Of an initial 75 respondents who expressed an interest in attending, only 26 organisations were actually invited. Now one of them (ENCOD, European Coalition for Just and Effective Drug Policies), is asking together with 6 other groups who were not invited, how the selection process was undertaken?
It would appear some of the groups that have been invited to the forum do not fulfil the criteria of a civil society organisation while others, who were not invited, represent important factors in the European drug debate, such as the drug consumers themselves.
Surely no single group is more or less important than another, so if 75 groups would like to attend, the European Commision should be prepared to hear 75 voices?
Since the first reflections on a common European Union drug policy in 1986, it has been stressed in official EU documents that civil society should be consulted and involved in the design and implementation of union-wide drug policies. Yet, in the past 21 years, this engagement has not been put into practice. Public and even parliamentary attention has been kept away from the outcomes of current drug policies, so a discussion about the lessons that could have been learned from them has not taken place.
Drug policy has a huge impact on European civil society.
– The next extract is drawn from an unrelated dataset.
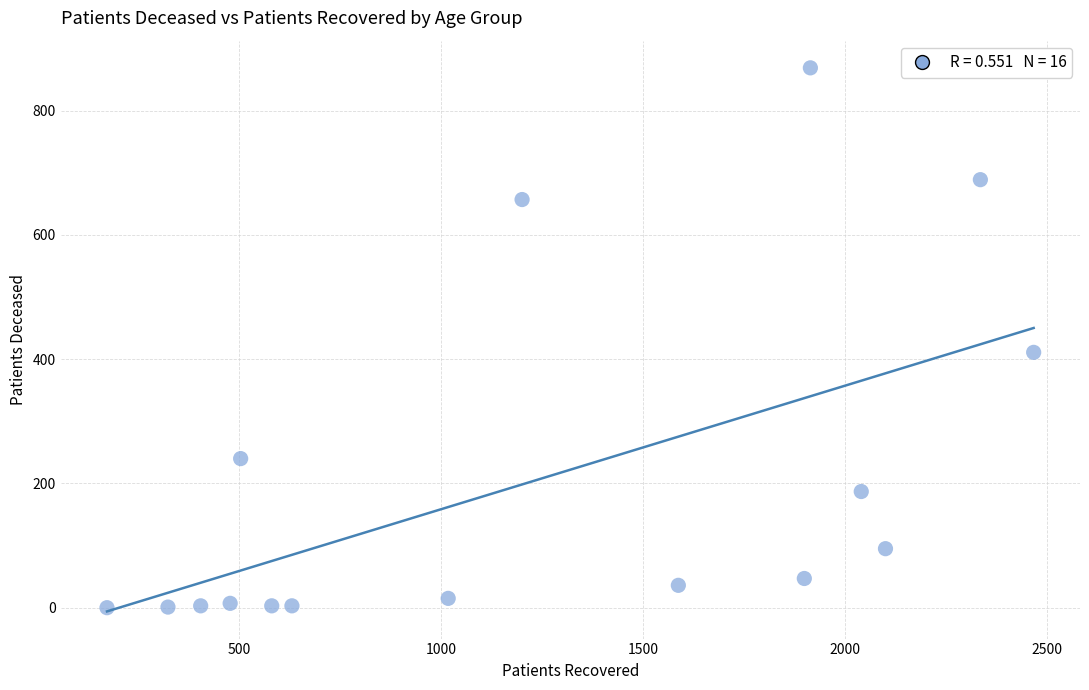

What is the range of X values (max minus min)?

2295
Current drug laws lead to the criminalisation of tens of millions of law abiding citizens, without any evidence that this is an effective way of reducing harm caused to public safety.
Meanwhile, due the illegal environment, drug consumption often takes place in unsafe conditions and irresponsible ways that create significant harm to the health of both consumers and their surroundings.
ENCOD – coordinator Joep Oomen comments: “The establishment of dialogue mechanisms with civil society on EU level is an opportunity to increase public acceptance of the European project. However, the way the European Commission is handling this project at the moment when it comes to drug policies, leaves much to be desired in terms of transparency and participation. It is an extremely negative example of what kind of democracy the European Union pretends to be.”